Risdiplam is an investigational survival motor neuron-2 (SMN-2) splicing modifier for SMA and is an orally administered liquid. It is designed to increase and sustain SMN protein levels both throughout the central nervous system and in peripheral tissues of the body. It is being evaluated for its potential ability to help the SMN-2 gene produce more functional SMN protein throughout the body. Roche and Genentech are leading the clinical development of risdiplam in collaboration with the SMA Foundation and PTC Therapeutics. Risdiplam is currently being evaluated in four multicenter trials in people with SMA:
- FIREFISH (NCT02913482) – an open-label, two-part pivotal clinical trial in infants with Type 1 SMA. Part 1 was a dose-escalation study in 21 infants. The primary objective of Part 1 was to assess the safety profile of risdiplam in infants and determine the dose for Part 2. Part 2 is a pivotal, single-arm study of risdiplam in 41 infants with Type 1 SMA treated for 24 months, followed by an open-label extension. Enrollment for Part 2 was completed in November 2018. The primary objective of Part 2 is to assess efficacy as measured by the proportion of infants sitting without support after 12 months of treatment, as assessed in the Gross Motor Scale of the Bayley Scales of Infant and Toddler Development – Third Edition (BSID-III) (defined as sitting without support for 5 seconds).

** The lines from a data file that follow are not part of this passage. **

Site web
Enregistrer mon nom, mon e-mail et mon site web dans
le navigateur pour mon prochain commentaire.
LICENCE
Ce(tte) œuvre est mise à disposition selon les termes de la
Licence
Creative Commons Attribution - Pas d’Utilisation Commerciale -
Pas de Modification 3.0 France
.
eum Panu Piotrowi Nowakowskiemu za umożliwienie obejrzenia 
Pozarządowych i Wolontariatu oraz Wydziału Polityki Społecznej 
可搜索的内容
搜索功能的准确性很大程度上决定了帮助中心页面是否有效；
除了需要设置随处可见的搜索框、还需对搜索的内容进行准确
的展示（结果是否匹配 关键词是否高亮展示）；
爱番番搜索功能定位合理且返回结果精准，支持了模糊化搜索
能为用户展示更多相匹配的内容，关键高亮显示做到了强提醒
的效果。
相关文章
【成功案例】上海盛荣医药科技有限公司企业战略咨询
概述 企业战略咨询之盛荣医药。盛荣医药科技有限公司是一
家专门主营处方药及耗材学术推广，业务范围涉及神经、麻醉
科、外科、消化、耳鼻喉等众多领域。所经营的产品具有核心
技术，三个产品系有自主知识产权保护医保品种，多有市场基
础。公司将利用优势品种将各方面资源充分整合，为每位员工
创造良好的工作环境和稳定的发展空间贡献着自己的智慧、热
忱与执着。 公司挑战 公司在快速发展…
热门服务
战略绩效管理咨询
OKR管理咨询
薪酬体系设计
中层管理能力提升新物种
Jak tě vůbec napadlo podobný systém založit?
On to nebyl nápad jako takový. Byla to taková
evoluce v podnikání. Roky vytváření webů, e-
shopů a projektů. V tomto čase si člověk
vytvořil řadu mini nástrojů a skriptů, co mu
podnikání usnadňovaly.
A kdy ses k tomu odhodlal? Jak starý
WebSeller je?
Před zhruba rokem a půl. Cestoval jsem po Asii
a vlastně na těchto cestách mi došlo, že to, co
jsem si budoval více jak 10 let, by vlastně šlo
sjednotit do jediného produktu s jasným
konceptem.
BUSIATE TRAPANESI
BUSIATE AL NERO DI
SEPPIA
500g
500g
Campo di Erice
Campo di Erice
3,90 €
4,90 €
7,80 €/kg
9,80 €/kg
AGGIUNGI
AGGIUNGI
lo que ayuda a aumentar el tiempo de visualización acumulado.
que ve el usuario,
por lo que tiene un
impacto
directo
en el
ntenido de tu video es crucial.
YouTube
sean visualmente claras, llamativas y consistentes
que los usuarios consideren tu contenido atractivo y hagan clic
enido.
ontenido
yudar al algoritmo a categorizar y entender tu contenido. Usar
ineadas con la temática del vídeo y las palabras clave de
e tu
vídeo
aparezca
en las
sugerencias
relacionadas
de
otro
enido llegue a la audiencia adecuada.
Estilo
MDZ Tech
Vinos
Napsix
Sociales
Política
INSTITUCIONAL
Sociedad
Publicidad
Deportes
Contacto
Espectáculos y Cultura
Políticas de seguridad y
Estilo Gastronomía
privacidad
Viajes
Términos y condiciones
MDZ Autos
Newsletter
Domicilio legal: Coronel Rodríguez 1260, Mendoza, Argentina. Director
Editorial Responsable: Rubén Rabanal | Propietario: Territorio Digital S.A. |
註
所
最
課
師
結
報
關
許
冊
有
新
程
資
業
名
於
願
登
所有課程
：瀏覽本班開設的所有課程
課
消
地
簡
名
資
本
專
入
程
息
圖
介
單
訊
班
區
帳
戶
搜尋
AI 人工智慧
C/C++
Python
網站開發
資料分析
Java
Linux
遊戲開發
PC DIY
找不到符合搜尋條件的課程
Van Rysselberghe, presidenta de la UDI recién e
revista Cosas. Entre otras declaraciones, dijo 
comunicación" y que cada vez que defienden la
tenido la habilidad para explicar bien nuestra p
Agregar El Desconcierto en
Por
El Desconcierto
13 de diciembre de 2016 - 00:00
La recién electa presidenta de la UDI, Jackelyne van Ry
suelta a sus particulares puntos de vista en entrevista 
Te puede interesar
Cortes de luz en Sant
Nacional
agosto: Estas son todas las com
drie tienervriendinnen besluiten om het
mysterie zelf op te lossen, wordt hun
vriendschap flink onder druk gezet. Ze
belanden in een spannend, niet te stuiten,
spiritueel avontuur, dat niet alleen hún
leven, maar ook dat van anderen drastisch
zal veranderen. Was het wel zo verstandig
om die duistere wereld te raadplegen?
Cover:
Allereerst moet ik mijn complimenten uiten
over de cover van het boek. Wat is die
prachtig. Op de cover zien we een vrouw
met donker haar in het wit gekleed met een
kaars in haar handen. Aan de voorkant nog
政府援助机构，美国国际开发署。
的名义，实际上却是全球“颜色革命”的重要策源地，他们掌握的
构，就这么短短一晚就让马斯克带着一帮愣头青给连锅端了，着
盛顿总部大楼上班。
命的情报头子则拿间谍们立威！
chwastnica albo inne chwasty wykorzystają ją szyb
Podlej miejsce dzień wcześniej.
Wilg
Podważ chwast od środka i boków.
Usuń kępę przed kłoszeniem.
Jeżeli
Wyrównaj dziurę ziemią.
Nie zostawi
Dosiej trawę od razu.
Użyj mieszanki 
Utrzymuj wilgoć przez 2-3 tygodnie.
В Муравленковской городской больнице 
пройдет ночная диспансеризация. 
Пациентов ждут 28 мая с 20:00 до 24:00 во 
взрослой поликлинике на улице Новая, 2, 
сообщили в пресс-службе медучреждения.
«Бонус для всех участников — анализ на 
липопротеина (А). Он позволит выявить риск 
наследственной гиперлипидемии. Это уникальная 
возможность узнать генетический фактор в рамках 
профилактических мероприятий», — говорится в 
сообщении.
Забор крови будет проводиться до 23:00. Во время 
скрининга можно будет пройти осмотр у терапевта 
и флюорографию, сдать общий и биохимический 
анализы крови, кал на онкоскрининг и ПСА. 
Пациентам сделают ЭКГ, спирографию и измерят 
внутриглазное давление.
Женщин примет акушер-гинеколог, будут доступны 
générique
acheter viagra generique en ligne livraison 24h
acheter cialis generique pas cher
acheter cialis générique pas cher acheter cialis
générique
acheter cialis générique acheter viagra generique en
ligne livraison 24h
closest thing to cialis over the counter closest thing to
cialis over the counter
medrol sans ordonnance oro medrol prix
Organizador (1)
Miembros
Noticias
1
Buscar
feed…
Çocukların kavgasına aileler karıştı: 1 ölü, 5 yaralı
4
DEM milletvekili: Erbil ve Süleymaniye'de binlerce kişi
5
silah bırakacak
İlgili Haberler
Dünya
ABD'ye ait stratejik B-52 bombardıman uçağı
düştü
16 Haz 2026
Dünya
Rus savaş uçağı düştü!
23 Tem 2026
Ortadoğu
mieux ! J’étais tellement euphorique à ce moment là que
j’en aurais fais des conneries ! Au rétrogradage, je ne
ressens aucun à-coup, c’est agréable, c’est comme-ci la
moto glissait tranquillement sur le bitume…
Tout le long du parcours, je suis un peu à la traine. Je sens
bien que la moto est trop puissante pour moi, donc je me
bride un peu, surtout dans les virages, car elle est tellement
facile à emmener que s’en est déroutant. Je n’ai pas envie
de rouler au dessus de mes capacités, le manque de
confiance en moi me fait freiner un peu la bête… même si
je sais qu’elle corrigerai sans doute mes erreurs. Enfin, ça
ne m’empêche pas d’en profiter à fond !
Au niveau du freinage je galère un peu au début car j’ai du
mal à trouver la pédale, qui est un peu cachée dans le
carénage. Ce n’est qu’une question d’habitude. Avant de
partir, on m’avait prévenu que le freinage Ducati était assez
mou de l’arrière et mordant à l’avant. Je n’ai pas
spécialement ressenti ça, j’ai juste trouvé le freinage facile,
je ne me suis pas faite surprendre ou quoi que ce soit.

- SUNFISH (NCT02908685) – SUNFISH is a two part, double-blind, placebo controlled pivotal study in people aged 2-25 years with Types 2 or 3 SMA. Part 1 (n=51) determined the dose for the confirmatory Part 2. Part 2 (n=180) evaluated motor function using total score of Motor Function Measure 32 (MFM-32) at 12 months. MFM-32 is a validated scale used to evaluate fine and gross motor function in people with neurological disorders, including SMA. The study met its primary endpoint.
- JEWELFISH (NCT03032172) – an open-label exploratory trial in people with SMA aged 6 months-60 years who have been previously treated with SMA-directed therapies. The study has completed recruitment (n=174).
- RAINBOWFISH (NCT03779334) – an open-label, single-arm, multicenter study, investigating the efficacy, safety, pharmacokinetics and pharmacodynamics of risdiplam in babies (~n=25), from birth to 6 weeks of age (at first dose) with genetically diagnosed SMA who are not yet presenting with symptoms. The study is currently recruiting.